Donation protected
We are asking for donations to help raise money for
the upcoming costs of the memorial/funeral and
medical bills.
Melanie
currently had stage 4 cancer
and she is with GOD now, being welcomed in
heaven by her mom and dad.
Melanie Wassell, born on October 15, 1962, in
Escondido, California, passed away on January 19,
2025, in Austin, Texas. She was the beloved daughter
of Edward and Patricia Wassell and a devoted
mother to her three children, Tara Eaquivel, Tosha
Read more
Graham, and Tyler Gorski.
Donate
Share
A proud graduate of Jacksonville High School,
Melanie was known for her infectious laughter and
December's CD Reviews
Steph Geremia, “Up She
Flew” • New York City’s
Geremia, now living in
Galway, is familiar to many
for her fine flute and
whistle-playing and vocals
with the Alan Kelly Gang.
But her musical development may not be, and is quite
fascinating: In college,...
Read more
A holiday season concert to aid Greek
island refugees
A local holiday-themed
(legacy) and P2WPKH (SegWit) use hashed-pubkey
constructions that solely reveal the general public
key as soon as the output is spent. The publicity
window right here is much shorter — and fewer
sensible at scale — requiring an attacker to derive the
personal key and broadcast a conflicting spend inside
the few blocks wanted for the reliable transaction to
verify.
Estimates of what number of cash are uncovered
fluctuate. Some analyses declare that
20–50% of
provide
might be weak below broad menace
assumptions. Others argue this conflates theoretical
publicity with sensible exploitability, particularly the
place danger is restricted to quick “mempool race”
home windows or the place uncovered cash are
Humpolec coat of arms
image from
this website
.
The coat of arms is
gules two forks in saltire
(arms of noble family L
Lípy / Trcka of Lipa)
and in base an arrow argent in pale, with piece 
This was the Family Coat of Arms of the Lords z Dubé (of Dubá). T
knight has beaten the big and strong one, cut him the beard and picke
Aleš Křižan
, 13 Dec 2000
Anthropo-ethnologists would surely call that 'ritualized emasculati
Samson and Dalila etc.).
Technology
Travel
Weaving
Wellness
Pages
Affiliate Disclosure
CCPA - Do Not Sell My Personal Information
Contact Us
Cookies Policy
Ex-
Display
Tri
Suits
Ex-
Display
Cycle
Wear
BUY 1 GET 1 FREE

> **Requirement**: What is needed is each line of the entries that contains the word "Melanie".

> **Task solution**:
Melanie
Melanie Wassell, born on October 15, 1962, in
Melanie was known for her infectious laughter and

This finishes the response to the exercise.